| REQUIRED ACTION |
What should you transcribe? Every line from the top of the records below through the line with "pinky pip: (189, 115)", exactly, and no pictures.

| INPUT DATA |
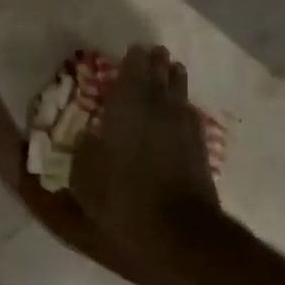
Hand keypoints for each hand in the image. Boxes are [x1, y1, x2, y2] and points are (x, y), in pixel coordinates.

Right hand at [72, 44, 233, 284]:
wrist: (180, 233)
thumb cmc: (123, 201)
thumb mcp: (84, 179)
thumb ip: (84, 151)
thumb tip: (88, 136)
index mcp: (128, 109)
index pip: (134, 72)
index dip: (133, 60)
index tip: (133, 50)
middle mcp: (159, 110)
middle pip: (161, 77)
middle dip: (156, 64)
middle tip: (154, 53)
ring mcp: (183, 129)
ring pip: (180, 93)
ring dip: (174, 80)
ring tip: (171, 70)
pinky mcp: (199, 149)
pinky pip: (189, 115)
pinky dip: (182, 107)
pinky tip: (181, 110)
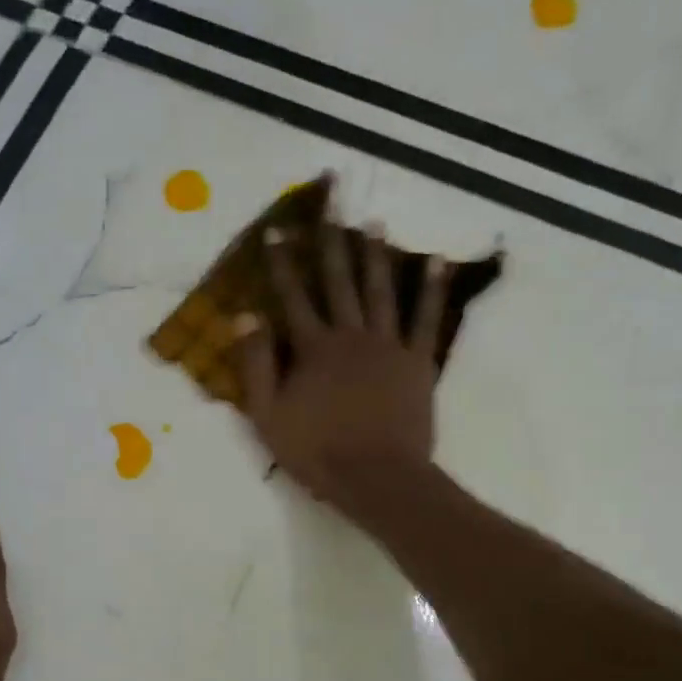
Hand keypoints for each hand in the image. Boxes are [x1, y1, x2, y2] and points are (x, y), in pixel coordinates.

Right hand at [236, 221, 451, 514]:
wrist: (376, 477)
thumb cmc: (317, 452)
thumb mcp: (268, 416)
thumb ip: (256, 365)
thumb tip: (243, 316)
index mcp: (313, 349)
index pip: (292, 298)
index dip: (281, 265)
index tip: (275, 232)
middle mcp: (351, 336)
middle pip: (339, 282)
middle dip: (331, 242)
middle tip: (333, 203)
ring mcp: (389, 346)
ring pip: (381, 291)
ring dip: (377, 255)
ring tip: (374, 223)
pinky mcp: (418, 363)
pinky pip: (428, 320)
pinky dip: (433, 290)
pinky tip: (437, 262)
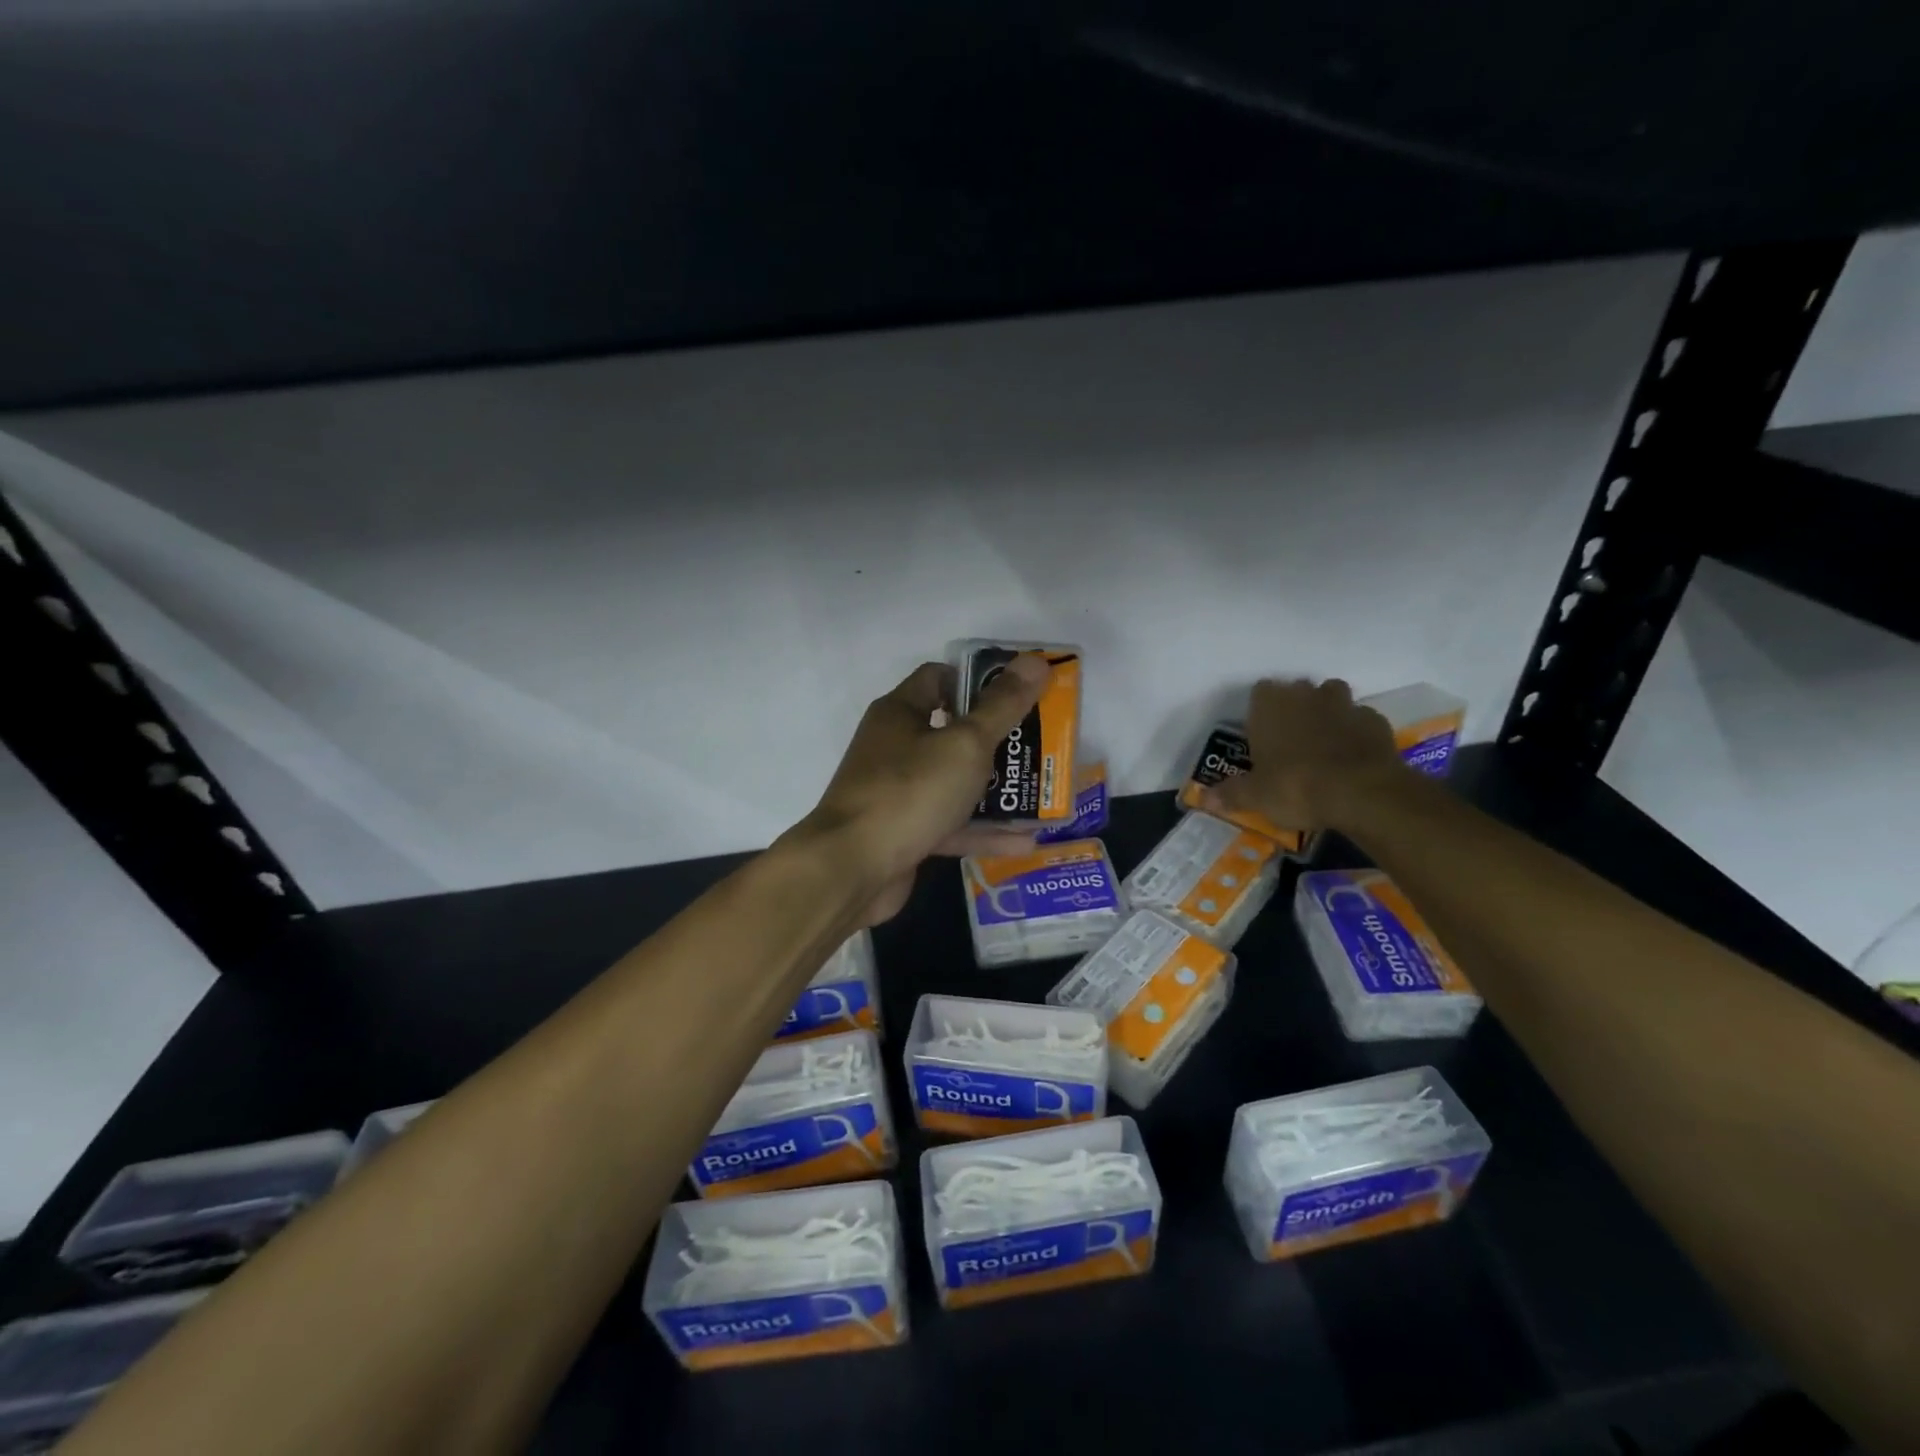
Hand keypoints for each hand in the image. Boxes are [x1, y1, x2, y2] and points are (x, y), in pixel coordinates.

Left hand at [793, 656, 1052, 925]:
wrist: (852, 870)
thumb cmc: (909, 792)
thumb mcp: (965, 744)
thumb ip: (1002, 706)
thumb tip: (1035, 661)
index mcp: (900, 713)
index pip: (940, 678)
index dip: (980, 681)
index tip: (1020, 693)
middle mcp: (895, 747)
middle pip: (953, 732)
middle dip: (999, 739)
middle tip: (1042, 744)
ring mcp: (899, 792)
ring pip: (955, 782)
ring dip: (996, 789)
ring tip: (1042, 791)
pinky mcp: (906, 833)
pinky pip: (951, 824)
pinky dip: (983, 831)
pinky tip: (1025, 841)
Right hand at [1201, 677, 1406, 832]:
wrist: (1360, 792)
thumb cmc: (1294, 786)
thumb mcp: (1255, 796)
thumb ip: (1231, 794)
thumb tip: (1205, 798)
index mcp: (1270, 705)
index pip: (1260, 691)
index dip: (1261, 709)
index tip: (1262, 731)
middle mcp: (1305, 695)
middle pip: (1298, 689)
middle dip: (1296, 707)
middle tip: (1291, 739)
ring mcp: (1344, 704)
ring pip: (1333, 696)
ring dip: (1328, 711)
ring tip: (1324, 740)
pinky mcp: (1375, 721)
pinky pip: (1361, 719)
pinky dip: (1356, 731)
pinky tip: (1353, 754)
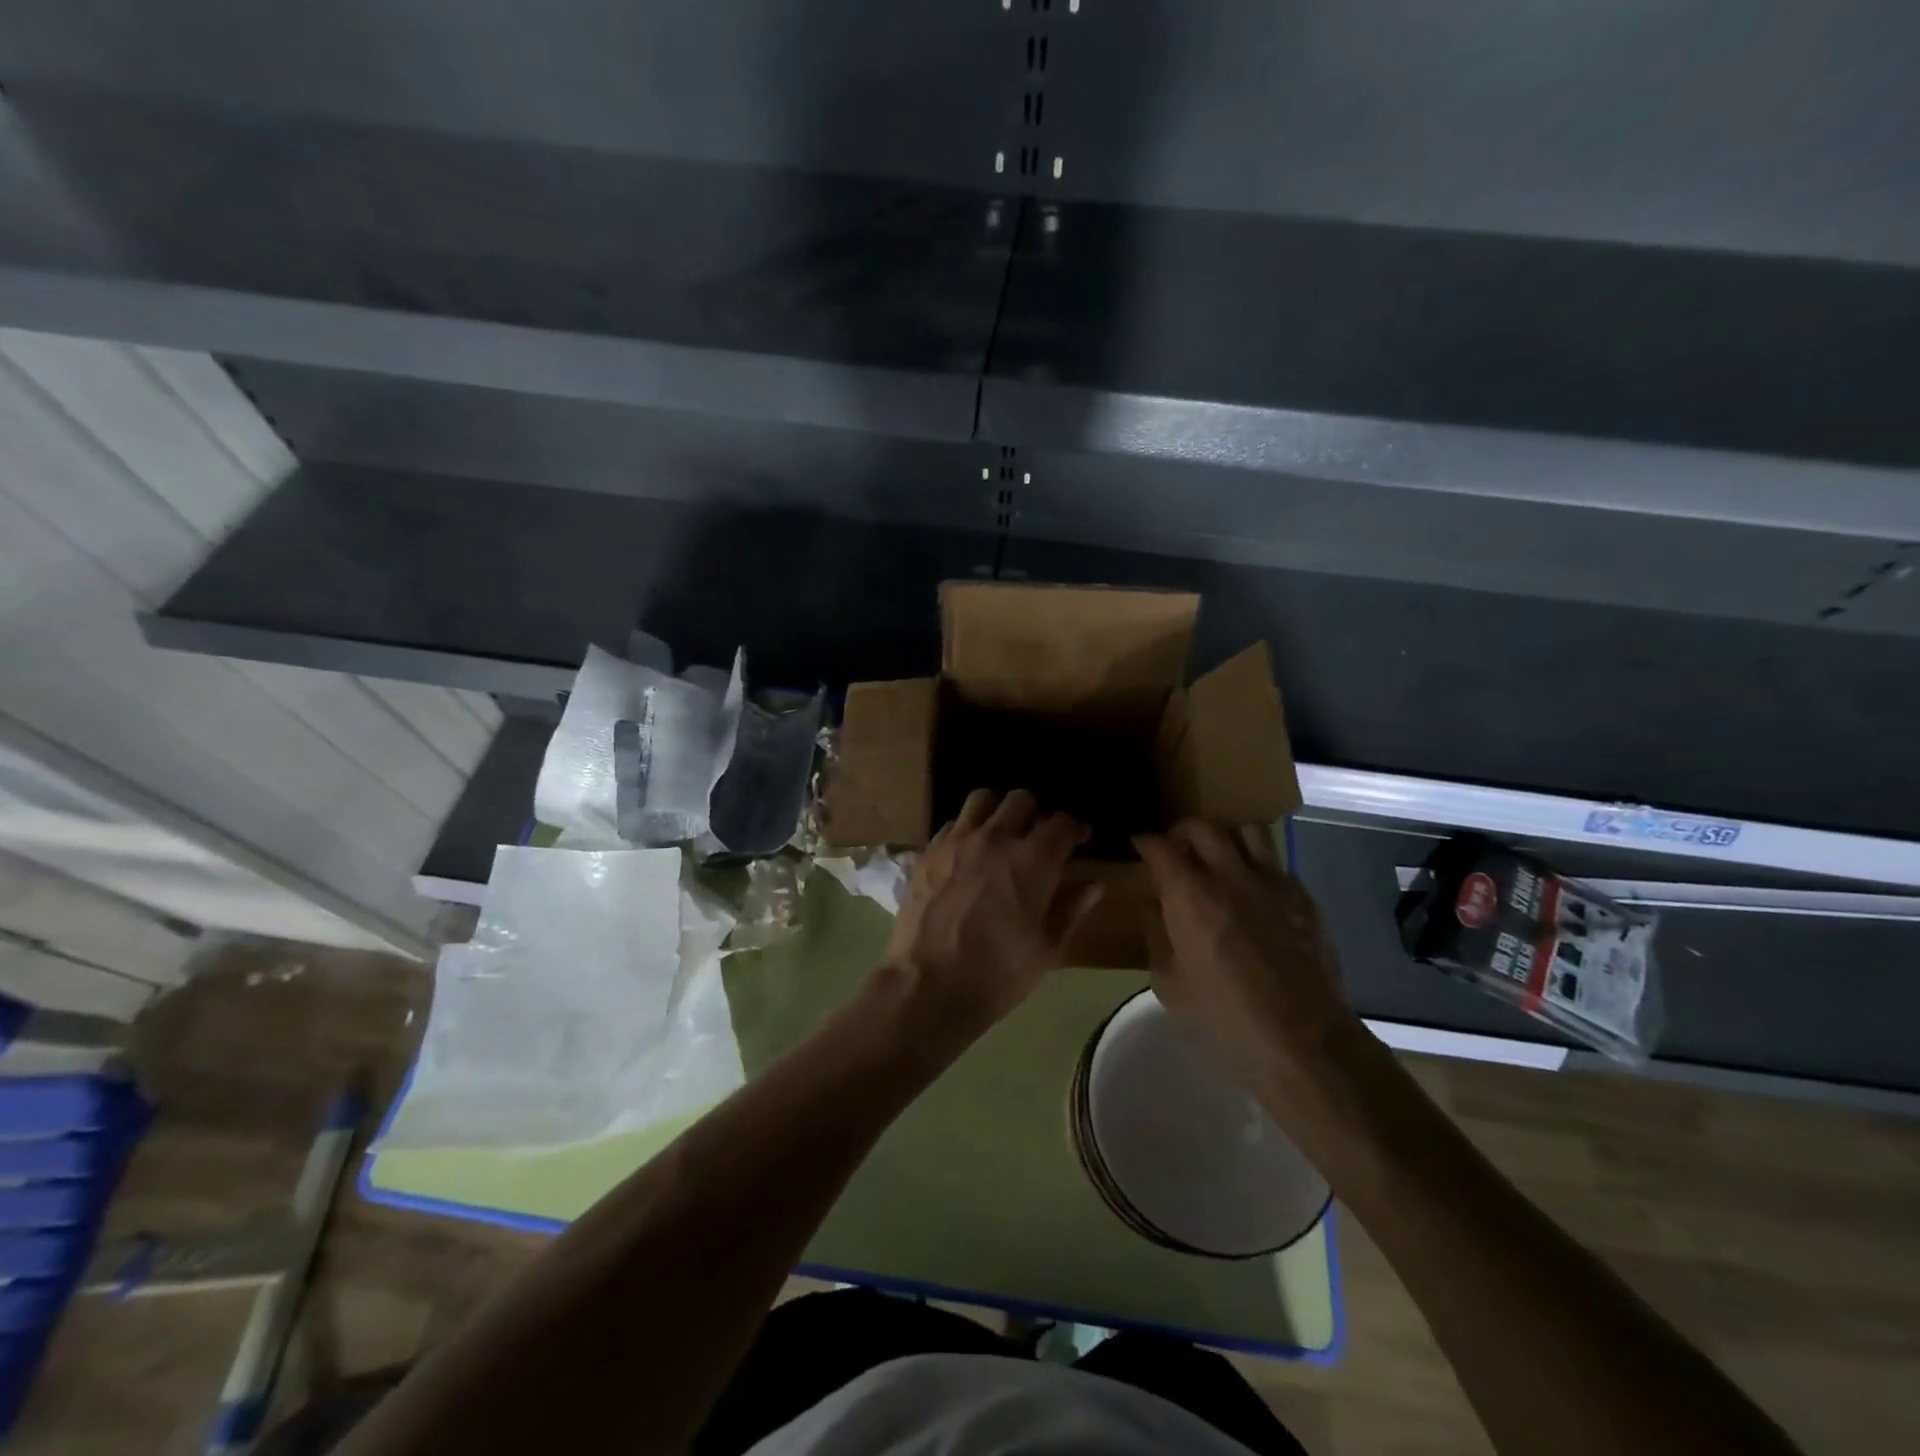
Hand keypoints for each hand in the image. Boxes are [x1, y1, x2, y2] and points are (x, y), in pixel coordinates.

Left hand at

| ANSWER TO THE EXERCISE |
Hand keypoints for each hand in the image. Boxes are [x1, y1, x2, y2] and points are (x, y), in pixel coordinates.

Right hand at [72, 44, 233, 284]:
wrist: (180, 233)
thumb cmc: (123, 201)
thumb mcp: (84, 179)
thumb ip: (84, 151)
thumb tip: (88, 136)
index mcp: (128, 109)
index pip: (134, 72)
index dip: (133, 60)
index tip: (133, 50)
middle mcp: (159, 110)
middle pip: (161, 77)
middle dip: (156, 64)
middle tip: (154, 53)
ring mcp: (183, 129)
ring pip: (180, 93)
ring dip: (174, 80)
ring tip: (171, 70)
pinky mcp: (199, 149)
pinky pip: (189, 115)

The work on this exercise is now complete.